Tuesday, January 31, 2012

The Best Thing I Heard This Week: The Black Keys' El Camino



First, read this. Great. Now that it's out of the way, we should celebrate how magnificent El Camino is. It's nigh unfathomable that the Black Keys would release this already, as the last phenomenal record, Brothers, was released less than a year ago. This record finds the Black Keys both celebrating this winning streak and providing the rustiest, dustiest, and yet cleanest pop record they've ever made.

El Camino was produced by Danger Mouse (Brian Burton), whose production they eschewed when recording last year's epic, Brothers.

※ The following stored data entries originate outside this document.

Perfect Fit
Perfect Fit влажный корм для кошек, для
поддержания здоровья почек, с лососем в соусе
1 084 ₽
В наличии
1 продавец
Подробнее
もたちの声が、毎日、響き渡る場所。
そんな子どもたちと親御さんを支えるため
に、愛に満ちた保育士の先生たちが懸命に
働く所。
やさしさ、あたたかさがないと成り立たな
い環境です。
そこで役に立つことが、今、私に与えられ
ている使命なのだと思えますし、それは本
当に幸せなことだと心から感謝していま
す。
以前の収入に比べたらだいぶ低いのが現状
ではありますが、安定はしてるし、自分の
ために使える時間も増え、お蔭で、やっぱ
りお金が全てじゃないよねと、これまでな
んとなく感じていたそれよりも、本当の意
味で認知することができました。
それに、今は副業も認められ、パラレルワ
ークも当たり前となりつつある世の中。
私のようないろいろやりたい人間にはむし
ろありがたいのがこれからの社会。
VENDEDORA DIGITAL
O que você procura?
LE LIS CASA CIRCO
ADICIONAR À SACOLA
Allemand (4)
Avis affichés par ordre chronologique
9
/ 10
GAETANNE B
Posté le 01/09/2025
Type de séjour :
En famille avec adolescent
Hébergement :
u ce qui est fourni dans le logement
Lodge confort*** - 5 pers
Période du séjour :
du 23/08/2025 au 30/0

Whether it's the influence of Burton (who shares composition credit with Auerbach for every song), or just something else within the Keys, this record is tighter, faster, and hits harder than anything they've done before. It's a bit of surprise, given 2008's Attack and Release, in which Burton's production felt heavy-handed at times, drowning the Keys in sound, who for their part sounded unfocused. Producing Brothers by themselves made sense, even if it could have been sharper. But if Brothers was the rough draft, El Camino is the final draft, the masterpiece, a super-slick hook-heavy album of classic rock and roll.



For all the talk of production, it would mean nothing if guitarist and singer Dan Auerbach and drummer Patrick Carney didn't have a helluva hand for writing great guitar hooks and thunderous choruses. The best of these is "Run Right Back," where a warped falsetto guitar hook meets a more chugging one layered over it. The song feels new and old all at once, sounding like something that would be used in a Quentin Tarantino film, a classic yet not stale sound.

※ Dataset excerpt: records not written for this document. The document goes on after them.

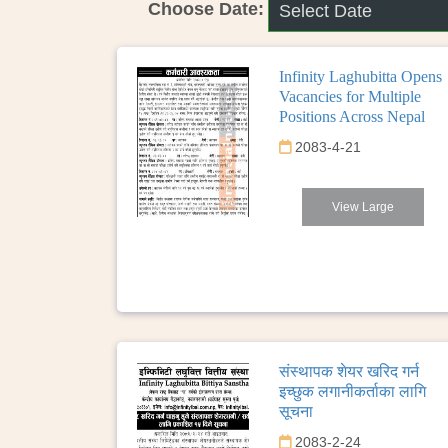
Choose Date:
Infinity Laghubitta Opens
Vacancies for Multiple
Positions Across Nepal
2083-4-21
View Large
संस्थापक शेयर खरिद गर्न
इच्छुक लगानीकर्ताका लागि
सूचना
2083-2-24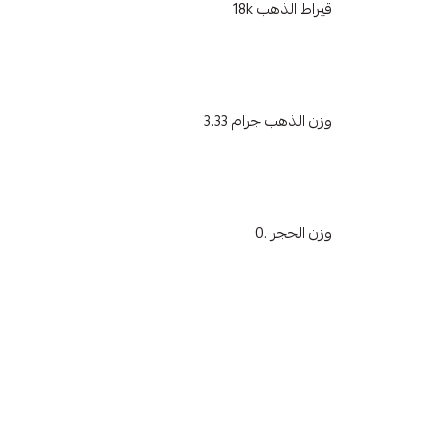
قيراط الذهب 18k
وزن الذهب جرام 3.33
وزن الحجر .0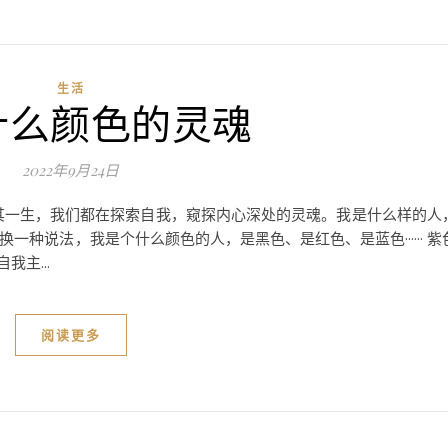
生活
什么颜色的灵魂
2022年9月24日
其一生，我们都在探索自我，窥探内心深处的灵魂。我是什么样的人
种说法，我是个什么颜色的人，是黑色、是红色、是蓝色······ 紫
主...
阅读更多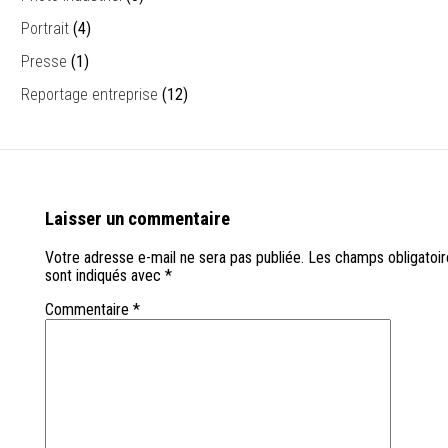
Portrait
(4)
Presse
(1)
Reportage entreprise
(12)
Laisser un commentaire
Votre adresse e-mail ne sera pas publiée.
Les champs obligatoir
sont indiqués avec
*
Commentaire
*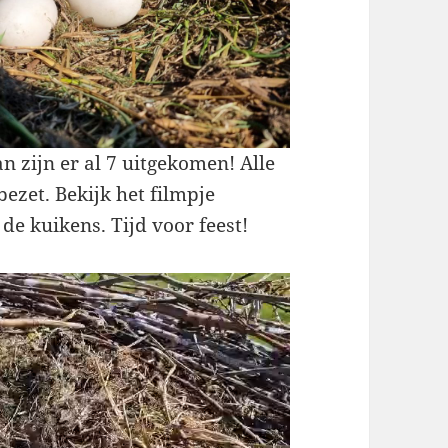
an zijn er al 7 uitgekomen! Alle
bezet. Bekijk het filmpje
de kuikens. Tijd voor feest!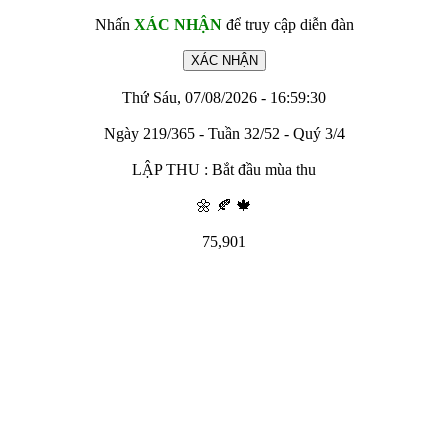
Nhấn
XÁC NHẬN
để truy cập diễn đàn
Thứ Sáu, 07/08/2026 - 16:59:30
Ngày 219/365 - Tuần 32/52 - Quý 3/4
LẬP THU : Bắt đầu mùa thu
🌼 🍂 🍁
75,901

El Camino rarely pauses for its listeners, though when it does, it does so well. "Little Black Submarine" is the one reprieve from the breakneck pace. It begins with just Auerbach and an acoustic guitar, while an organ fades in eventually. I'm not sure that part is notable, other than the fact that the listener's ears need said reprieve after the first three tracks on album. Then after two minutes, the Keys remember what they set out to do, steal a Tom Petty guitar lick, and bring the noise.



Auerbach, Carney, and Burton do well to mix their highs and lows. On "Hell of a Season," they mix Auerbach's staccato guitar with Carney's heavy drums, and one can't help but stomp one's foot along with the tune, especially in the chorus. "Dead and Gone" uses a similar technique, this time with Auerbach's guitar providing the bass and the treble. Bells and "nah-nah-nah's" help flesh out the track, which is equally foot-stomp worthy in its own right.



I can't pinpoint it, but mostly this record reminds me of Creedence Clearwater Revival (and not this). El Camino is the closest thing I've heard to a classic rock record that's been released in my lifetime, and the best thing I've heard this week.